The UN-operated aid reaches 2.7 million Syrians monthly with life-saving aid via Bab al-Hawa. Needs have only grown over 12 years of civil war as an economic crisis set in, the COVID-19 pandemic arrived, and the country’s northern region was hit with a series of deadly earthquakes in February.
“How can we allow the same regime that bombed its people, used chemical weapons against children, attacked hospitals and schools, and starved children to death in areas that were under its siege in Ghouta, Madaya, and Zanafani to control the aid delivery to 4.5 million people whom it has treated as enemies?” said Zaher Sahloul, the president of MedGlobal. “This transfer of control of the Bab-Al-Hawa bottleneck, through which food, medicine, and baby formula flows in accordance to humanitarian principles, from a neutral party (the UN) to a regime that slaughtered its people and displaced half of its population will lead to more death and suffering among innocent civilians and will trigger another refugee crisis to Türkiye and Europe by desperate Syrians.”
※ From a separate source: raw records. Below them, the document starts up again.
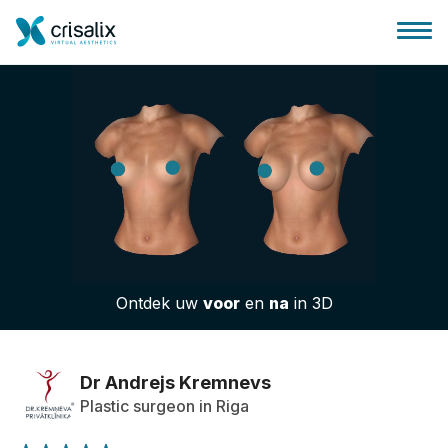
Huis chirurg
3D business platform
Ontdek uw
voor
en
na
in 3D
Pakketten
Patiëntrecensies
Dr Andrejs Kremnevs
Plastic surgeon in Riga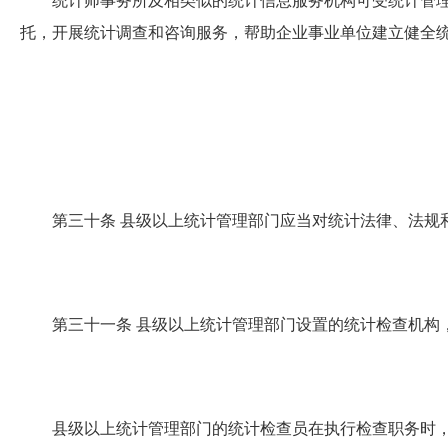
统计师事务所及相类似的统计信息服务机构可受统计管理
托，开展统计调查和咨询服务，帮助企业事业单位建立健全
第三十条
县级以上统计管理部门应当对统计法律、法规
第三十一条
县级以上统计管理部门设置的统计检查机构
县级以上统计管理部门的统计检查员在执行检查职务时，根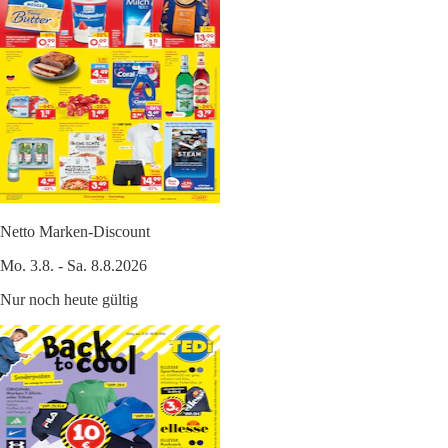
Netto Marken-Discount
Mo. 3.8. - Sa. 8.8.2026
Nur noch heute gültig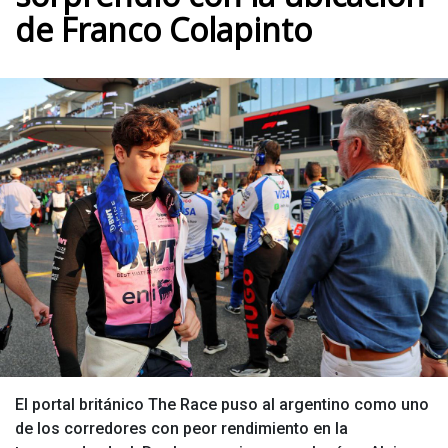
de Franco Colapinto
El portal británico The Race puso al argentino como uno
de los corredores con peor rendimiento en la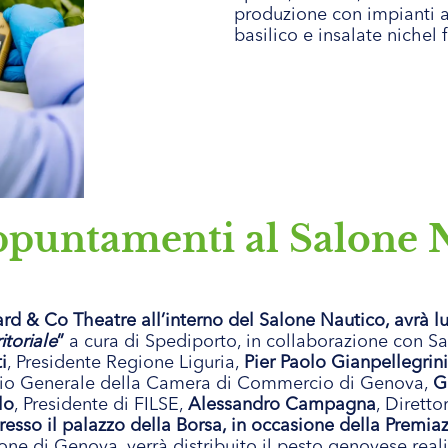
produzione con impianti a
basilico e insalate nichel f
appuntamenti al Salone 
ard & Co Theatre all’interno del Salone Nautico, avrà 
itoriale
”
a cura di Spediporto, in collaborazione con Sal
i
, Presidente Regione Liguria,
Pier Paolo Gianpellegrini
ario Generale della Camera di Commercio di Genova,
G
lo
, Presidente di FILSE,
Alessandro Campagna
, Dirett
resso il palazzo della Borsa, in occasione della Premi
ne di Genova, verrà distribuito il pesto genovese realiz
Since 2021, Russia has forced the Council to shrink the cross-border operation and has threatened to let the 9-year-old operation shut down permanently. At stake are the lives of some 4.5 million people in Syria’s last opposition stronghold of Idlib, a majority of whom the UN says depend on humanitarian aid to survive after 12 years of war. About 85% of that assistance arrives through the Bab al-Hawa crossing.
MedGlobal operates several primary health clinics, hospitals, ambulance system, mental health programs, a drug rehabilitation center, medical training, nutrition, and vaccination programs that serve hundreds of thousands of mostly internally displaced people in northern Syria in accordance with international humanitarian principles.